CFB and WFB once made some products used in high-temperature furnaces that contained asbestos and filed for Chapter 11 protection in 2001. The company’s successors, CFB Liquidating Corp. and WFB Liquidating Corp., faced more than 20,000 asbestos claims and created a trust to pay them. As of October 2015, there were roughly 29,000 claims asserted against the trust.

Only a report that summarized the results of the voting by those who had claims against CFB was produced. Honeywell wants to see the individual ballots.

It cites comments made by Judge George Hodges during a hearing in 2012. Hodges oversaw the bankruptcy of Garlock Sealing Technologies and famously ruled in 2014 that asbestos attorneys had been manipulating the system to maximize recovery against the company in the past.

“It seems to me that these [ballots] are public records even in the hands of agents. They are ballots cast in a bankruptcy case. We use agents,” he said.

“Other courts use agents just because we don’t have the staff to do it ourselves, but they are deputies and agents of the court, and I think these are public records.”

Hodges later wrote that ballots are public records in a 2012 order. In 2014, after Garlock was allowed access to trust claims information submitted by a small number of plaintiffs who had also sued the company, Hodges decided that plaintiffs and their attorneys were giving one story about how they were exposed to asbestos in the trust system while telling another story in their lawsuits against Garlock and others.

Presumably, if Honeywell were allowed to see who has a claim against CFB by having access to their ballots, it could check its own litigation history for the same.

Also cited by Honeywell is former Judge Judith Fitzgerald, who had made a similar decision prior to Hodges’. Her decision, though, was reversed by a Delaware bankruptcy judge.

Honeywell is similarly seeking information on the asbestos claimants in that proceeding, too.

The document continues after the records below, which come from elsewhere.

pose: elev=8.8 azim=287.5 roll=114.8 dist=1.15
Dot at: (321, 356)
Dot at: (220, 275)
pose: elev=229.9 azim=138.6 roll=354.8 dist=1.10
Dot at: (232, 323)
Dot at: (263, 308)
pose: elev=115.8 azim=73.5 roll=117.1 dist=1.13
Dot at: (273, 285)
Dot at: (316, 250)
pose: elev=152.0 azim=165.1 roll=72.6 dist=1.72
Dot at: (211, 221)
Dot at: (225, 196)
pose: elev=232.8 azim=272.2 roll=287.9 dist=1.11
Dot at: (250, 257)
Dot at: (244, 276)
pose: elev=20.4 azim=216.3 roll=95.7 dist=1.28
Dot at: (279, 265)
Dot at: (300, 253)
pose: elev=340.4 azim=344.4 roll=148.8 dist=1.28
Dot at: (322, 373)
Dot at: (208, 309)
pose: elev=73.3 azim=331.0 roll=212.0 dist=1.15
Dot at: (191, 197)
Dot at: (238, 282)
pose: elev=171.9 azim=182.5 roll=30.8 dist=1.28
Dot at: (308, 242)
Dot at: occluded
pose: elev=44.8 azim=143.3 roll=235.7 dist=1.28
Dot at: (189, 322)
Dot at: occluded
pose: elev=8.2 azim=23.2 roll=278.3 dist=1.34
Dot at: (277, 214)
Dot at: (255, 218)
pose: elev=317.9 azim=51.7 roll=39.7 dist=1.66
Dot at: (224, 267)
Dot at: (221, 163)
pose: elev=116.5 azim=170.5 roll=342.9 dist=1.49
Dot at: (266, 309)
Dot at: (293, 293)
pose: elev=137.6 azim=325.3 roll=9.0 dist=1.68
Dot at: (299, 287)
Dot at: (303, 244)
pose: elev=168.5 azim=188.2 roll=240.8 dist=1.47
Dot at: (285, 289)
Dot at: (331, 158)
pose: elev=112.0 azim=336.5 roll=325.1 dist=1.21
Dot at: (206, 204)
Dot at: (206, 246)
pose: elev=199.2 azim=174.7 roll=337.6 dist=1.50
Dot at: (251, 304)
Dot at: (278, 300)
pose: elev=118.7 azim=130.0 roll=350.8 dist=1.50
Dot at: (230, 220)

The trustee of the CFB trust, Barry Chatz, filed his objection in May, calling Honeywell’s motion “curious.” He noted that the company didn’t make its request until five years had passed after the trust was created.

“Simply stated, Honeywell has no connection with these bankruptcy cases and, perhaps for that reason, did not seek to participate in these cases for the first 15 years that they were pending,” Chatz’s objection states.

“Given that Honeywell has not identified any pecuniary interest in the Plan, the voting on the Plan, or any involvement with the Trust or the bankruptcy estates of CFB and WFB, the Court should resist Honeywell’s invitation to require filing of the ballots that were cast in 2012.”

Chatz feels Honeywell is attempting to identify the diseases afflicting 5,038 claimants.

Honeywell has a history of taking asbestos claims to trial. Earlier this year, a California appeals court affirmed a Fresno County verdict of almost $6 million against the company.